The task:
Please answer these questions from the passage on extraterrestrial life below:
1. On what date did Apollo 8 launch?
2. Which Soviet mission carried two tortoises into space?
3. In what year did Frank Drake propose his formula?

Excerpt:
==========
Next year, marks half a century since mankind walked upon another world. This year, marks an equally important anniversary. On the 21 December 1968, the crew of Apollo 8 – Frank Borman, Jim Lovell and William Anders – blasted off from the Kennedy Space Center *en route* for the Moon. Though they didn’t land, they did become the first human beings to see the whole of the Earth, to witness an Earthrise and to venture beyond Earth’s orbit.

However, they weren’t the first Earthlings to go extraterrestrial – that honour belongs not to mankind, but to tortoise-kind. On 18 September 1968, two tortoises, some flies and various other creepy-crawlies were launched into space aboard the Soviet Union’s Zond 5 mission – the first spacecraft to circle the moon *and* come back home again.

If life has evolved nowhere else in the universe, then that means the history of extraterrestrial life is a mere 50 years old – beginning with a couple of commie tortoises and their invertebrate fellow travellers.

But how likely is it that life is unique to Earth? Not very, one might think. The universe is a big place – and one in which planets not unlike our own are thick as blackberries.

We don’t know how life first arose. We’ve yet to replicate the process in a laboratory. Yet, it must be possible, otherwise we wouldn’t be here. We also have evidence, albeit patchy, that the evolution of intelligence is possible. So, given the mind-boggling number of opportunities for it to happen elsewhere, it would seem exceedingly unlikely that we’re alone.

But how do we calculate the odds? In a fascinating piece for *Vox*, Liv Boeree writes about the main statistical tool at our disposal – the Drake Equation:

“In 1961, astronomer Frank Drake proposed a formula that multiplied seven ‘parameters’ together to estimate N, the number of detectable civilizations we should expect within our galaxy at a given moment in time.”

Even if you put in some very low figures for parameters like the fraction of planets that develop life, the chance of that life getting civilised, and the proportion of civilisations that send signals into space, the fact that key multipliers – like the number of planets – are so high should mean a universe positively cluttered with evidence of alien life.
==========
Extracted data:
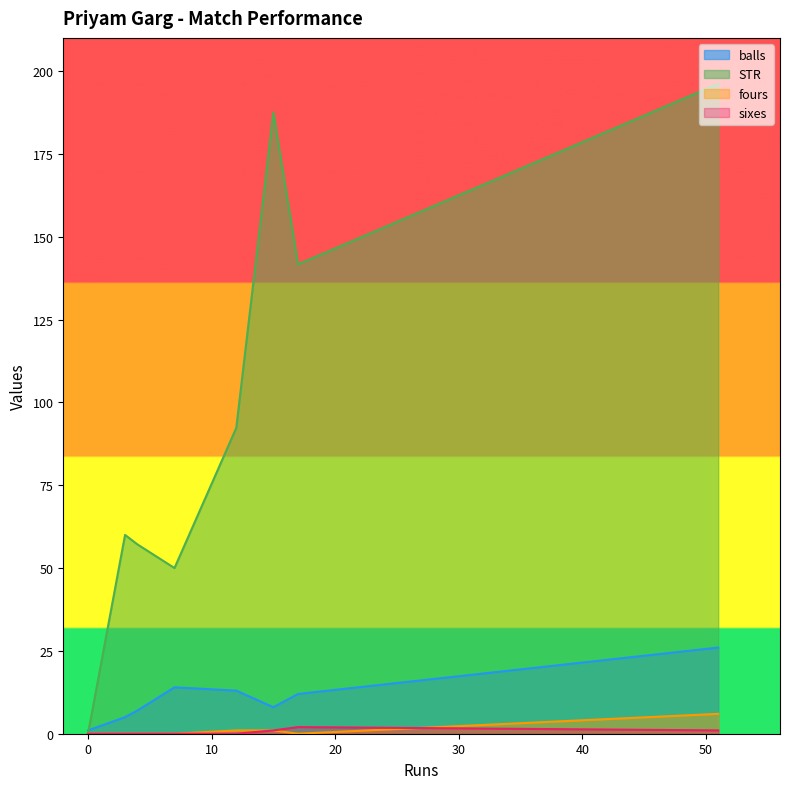

Which series has the largest range (max minus min)?

STR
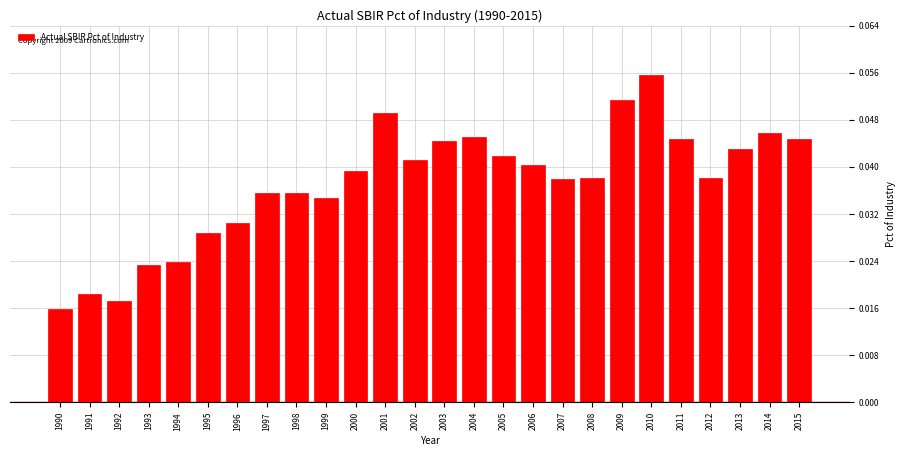

Which has a higher value, 2006 or 2005?

2005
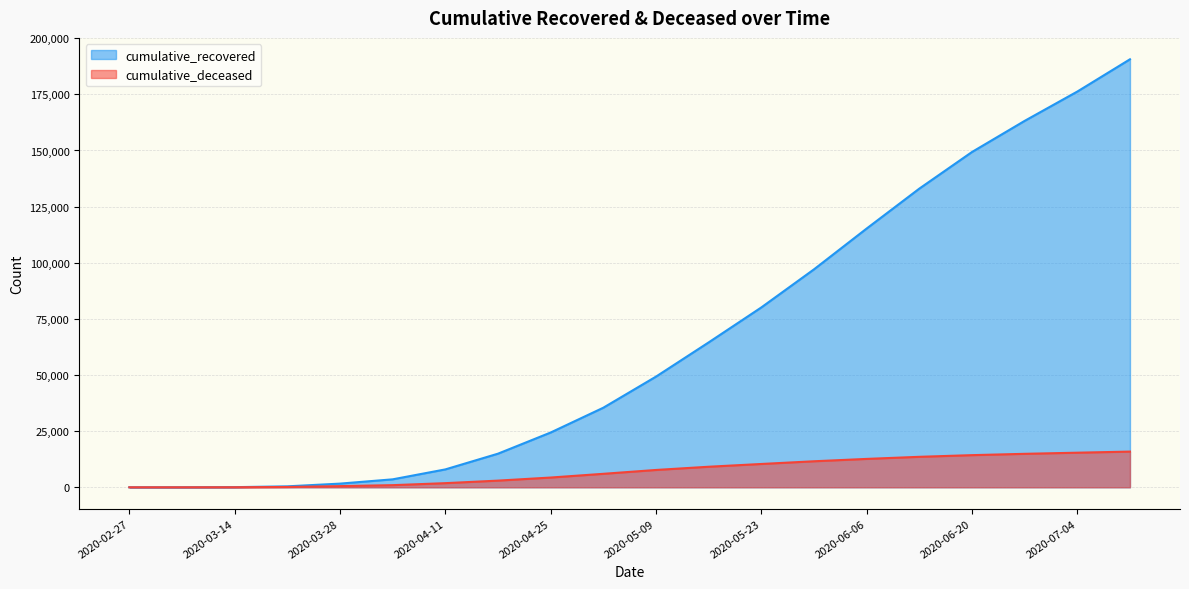

What is the total value across all series at 2020-06-20?

163632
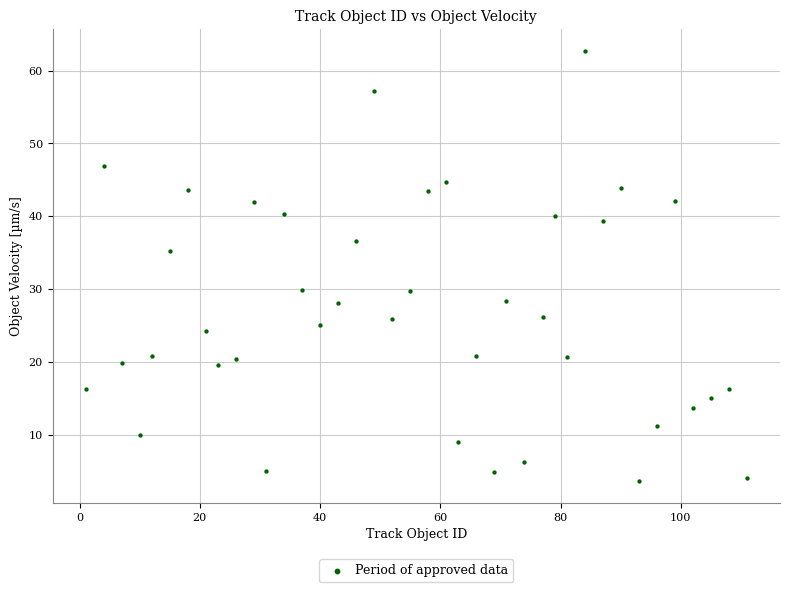

What is the range of Y values (max minus min)?

59.1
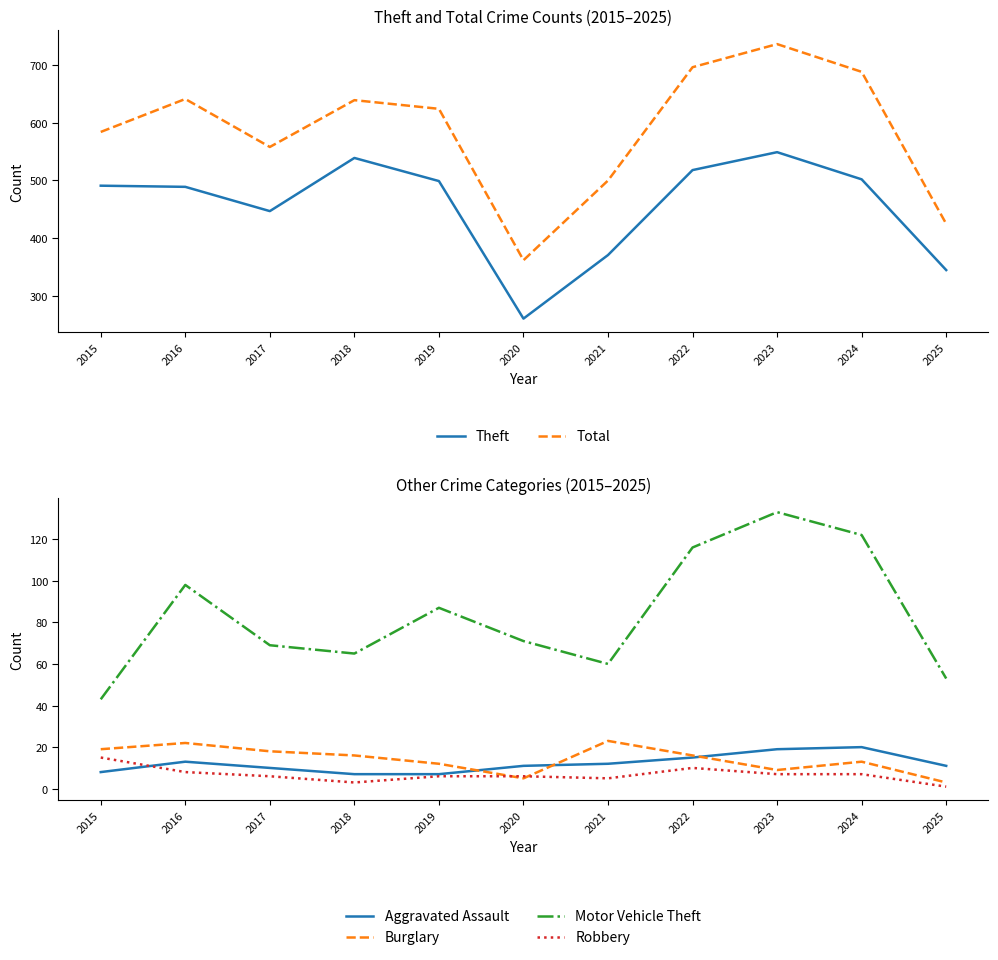

What are all the series names shown in the legend?

Theft, Total, Aggravated Assault, Burglary, Motor Vehicle Theft, Robbery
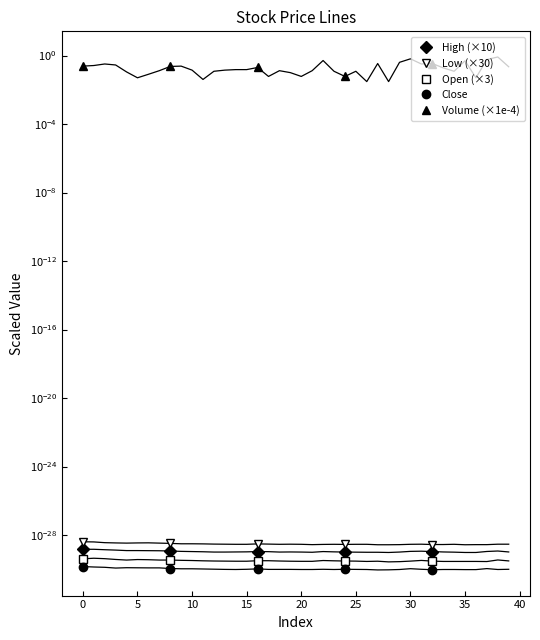

Reading left to right, what are all the values shown in this chart?

High (×10): 0.0	0.0	0.0	0.0	0.0
Low (×30): 0.0	0.0	0.0	0.0	0.0
Open (×3): 0.0	0.0	0.0	0.0	0.0
Close: 0.0	0.0	0.0	0.0	0.0
Volume (×1e-4): 0.2	0.2	0.2	0.1	0.3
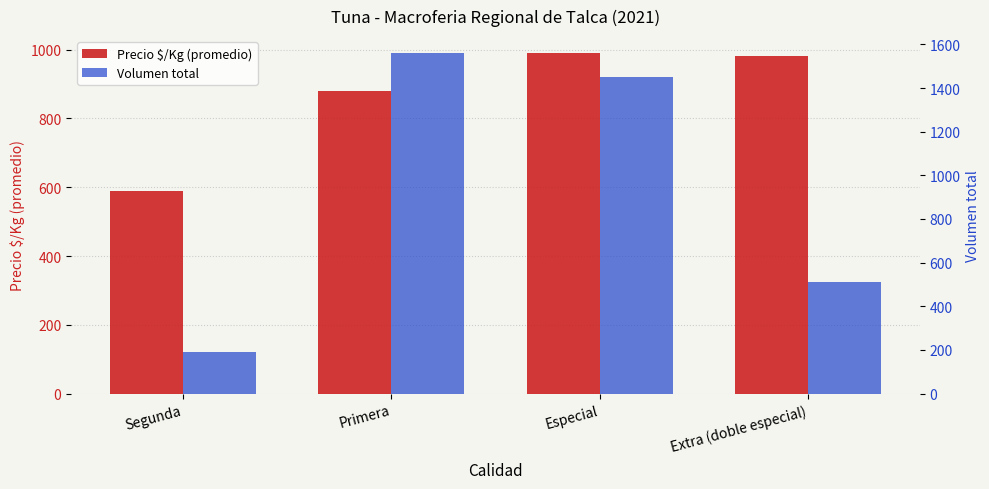

Rank the series by their average value, from lowest to highest.

Precio $/Kg (promedio), Volumen total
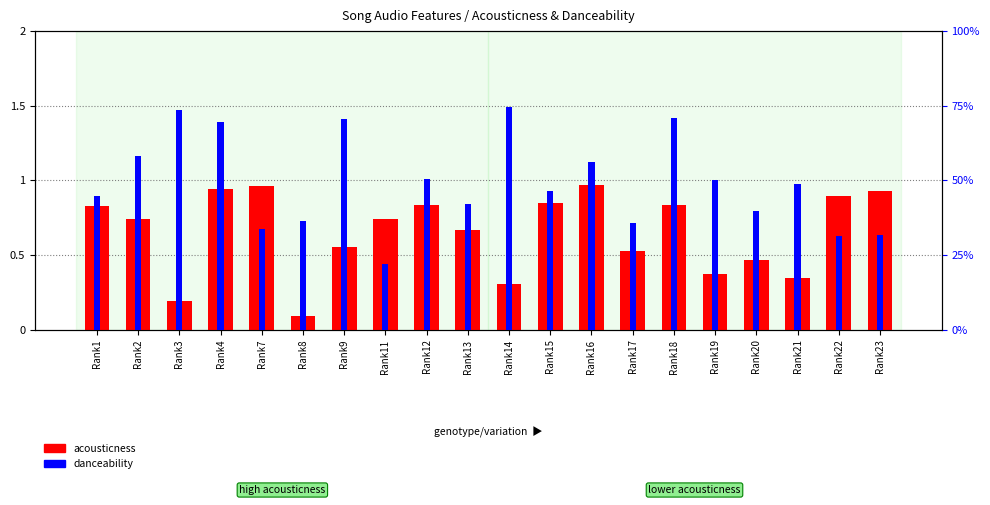

What is the greatest value displayed?

1.0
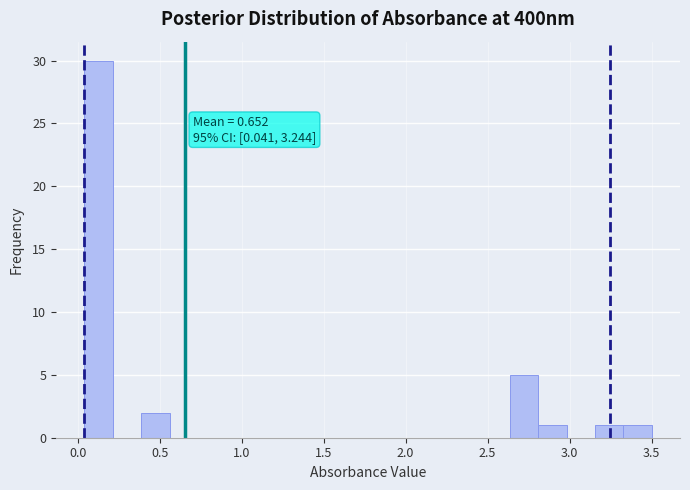

Read against the x-axis, roughly where is the centre of the tallest bar?

0.15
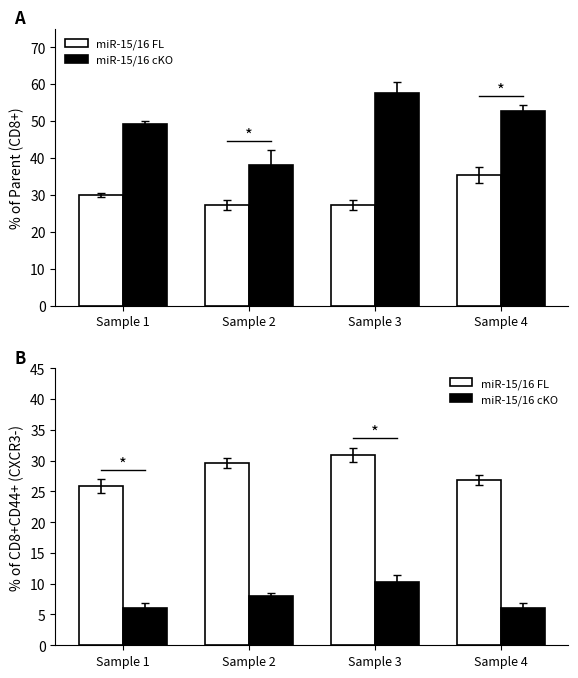

At which category is the sum across all series the highest?

Sample 3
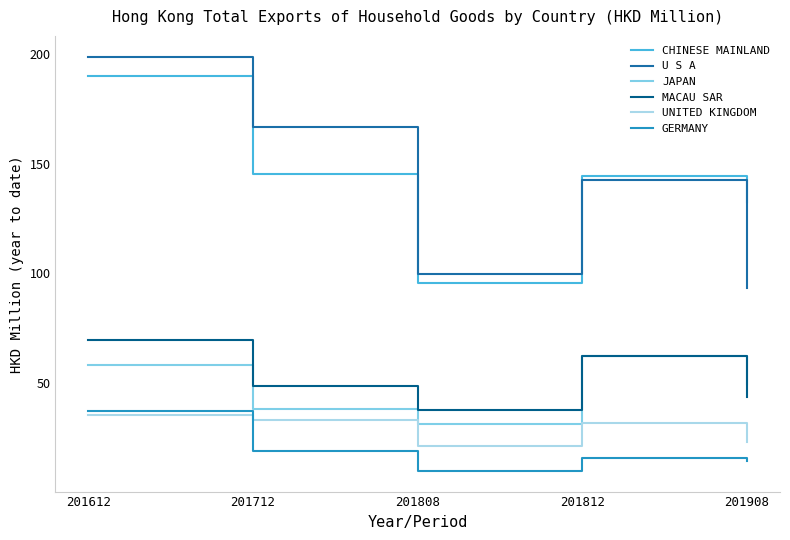

Where does the CHINESE MAINLAND series first go above 144?

201612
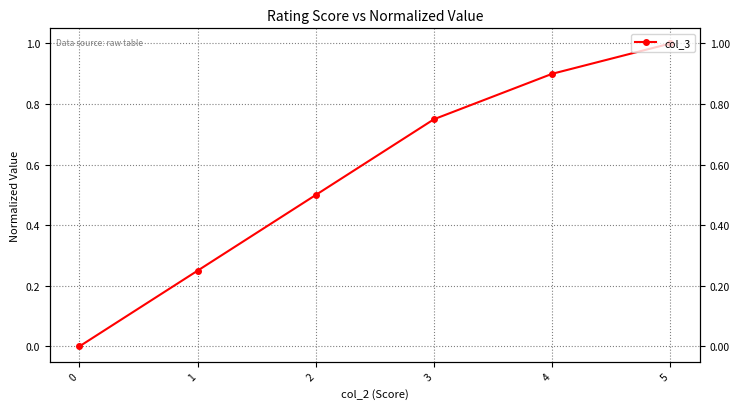

Rank the categories by value from highest to lowest.

5, 4, 3, 2, 1, 0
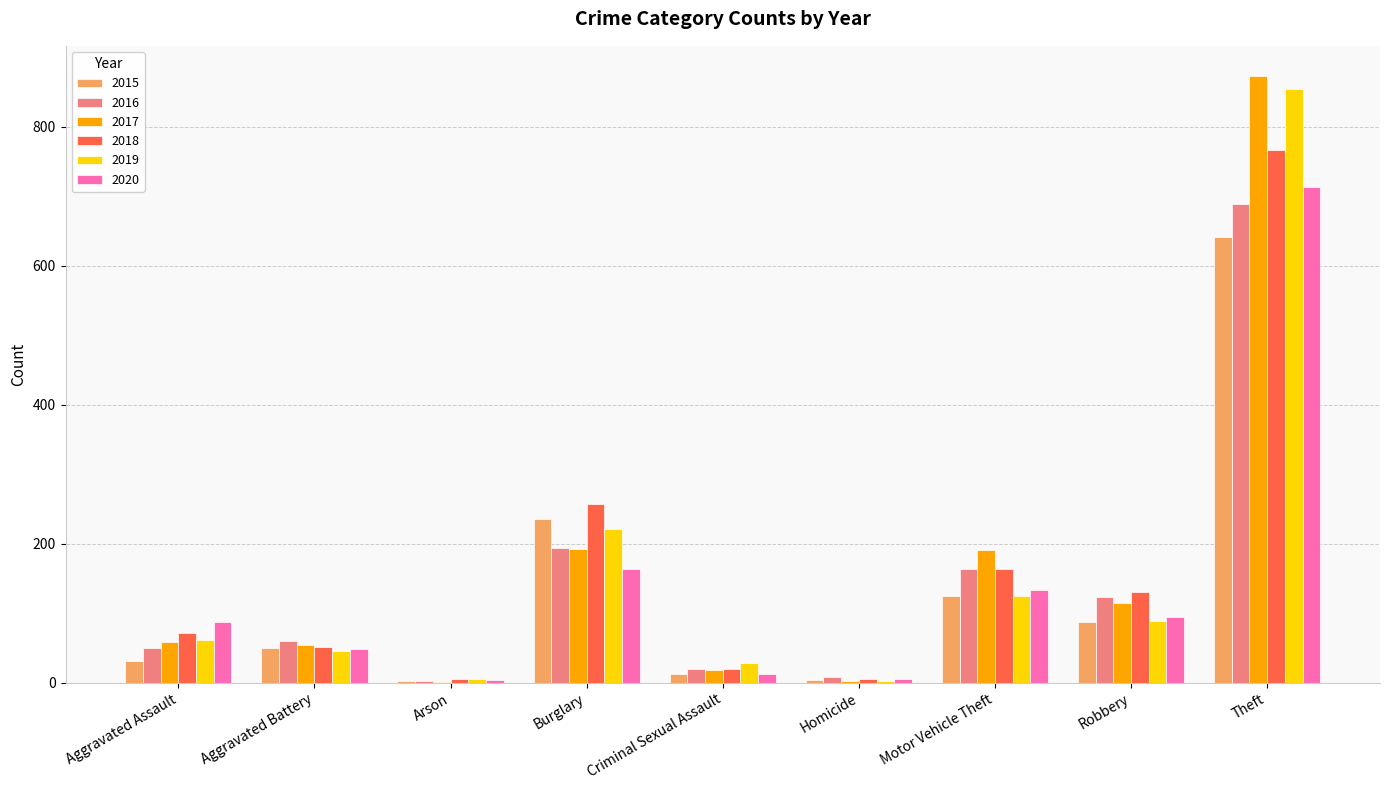

What is the maximum value for 2015?

641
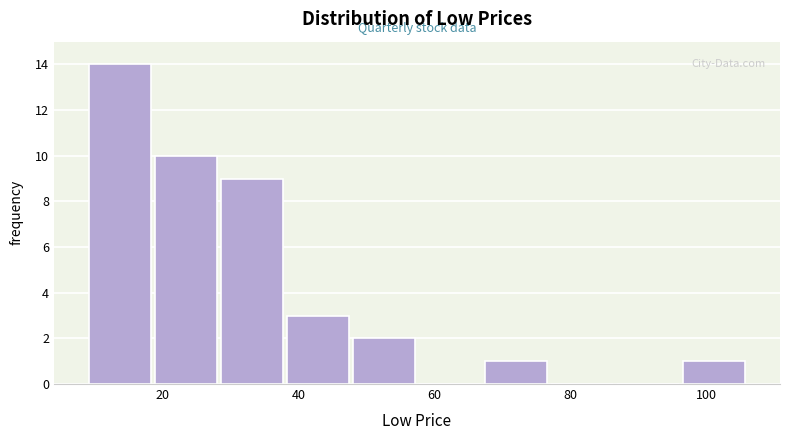

Reading left to right, list every bar in this chart as the range it spans on the x-axis followed by its height. Neither the bar edges nor the heights are printed on the chart, so give them approximately, as read against the axes.

8 to 18: 14
18 to 28: 10
28 to 38: 9
38 to 48: 3
48 to 58: 2
58 to 68: 0
68 to 76: 1
76 to 86: 0
86 to 96: 0
96 to 106: 1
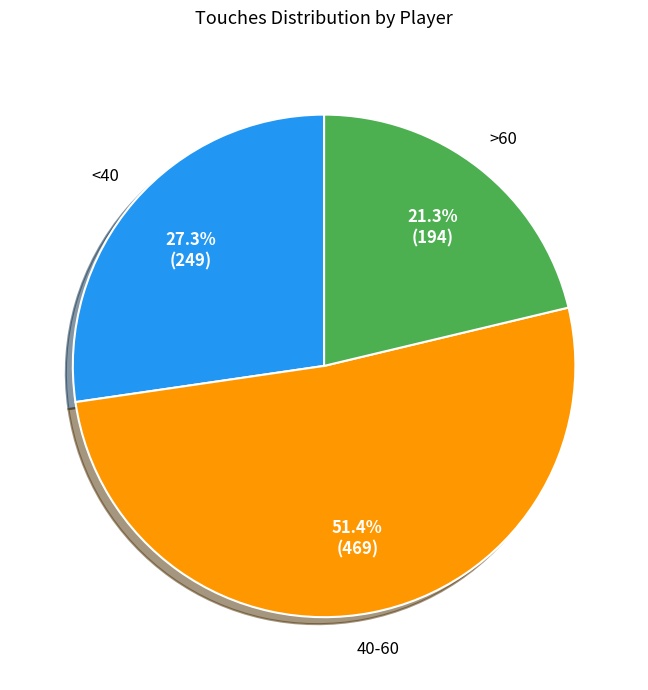

How many slices are in this pie chart?

3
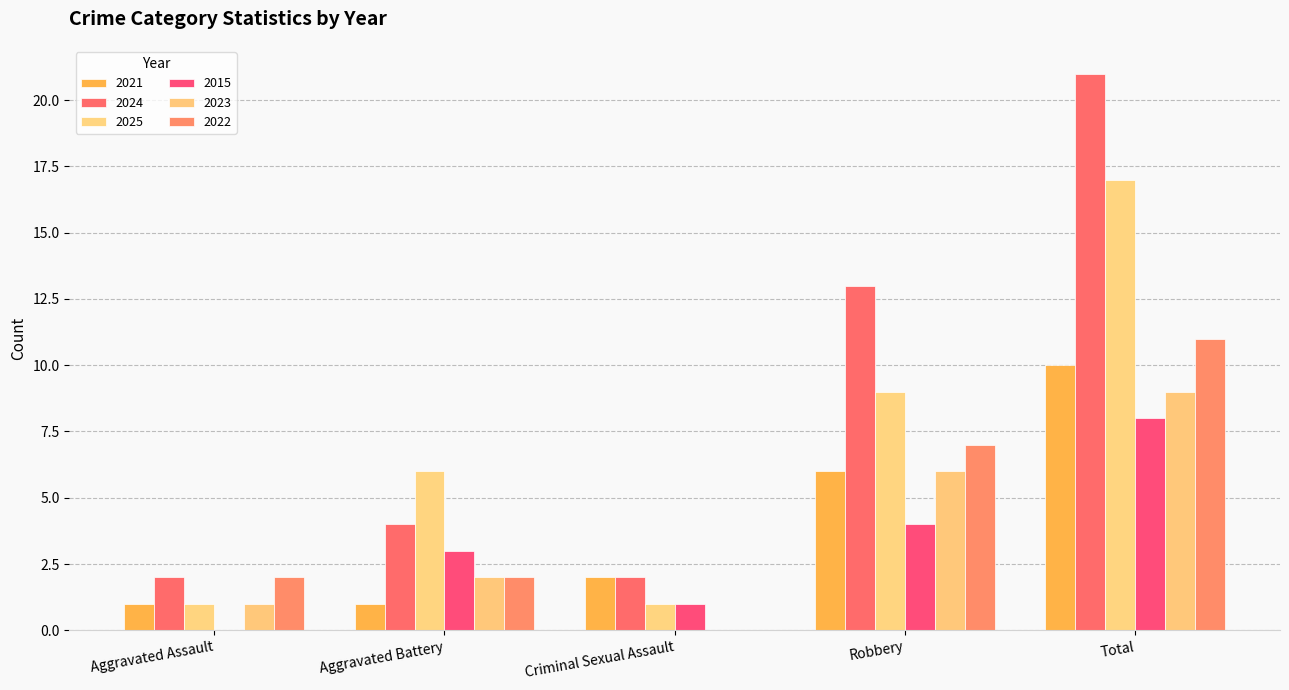

Reading left to right, what are all the values shown in this chart?

2021: Aggravated Assault=1	Aggravated Battery=1	Criminal Sexual Assault=2	Robbery=6	Total=10
2024: Aggravated Assault=2	Aggravated Battery=4	Criminal Sexual Assault=2	Robbery=13	Total=21
2025: Aggravated Assault=1	Aggravated Battery=6	Criminal Sexual Assault=1	Robbery=9	Total=17
2015: Aggravated Assault=0	Aggravated Battery=3	Criminal Sexual Assault=1	Robbery=4	Total=8
2023: Aggravated Assault=1	Aggravated Battery=2	Criminal Sexual Assault=0	Robbery=6	Total=9
2022: Aggravated Assault=2	Aggravated Battery=2	Criminal Sexual Assault=0	Robbery=7	Total=11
==========
Response to the task:
1. 21 December 1968
2. Zond 5
3. 1961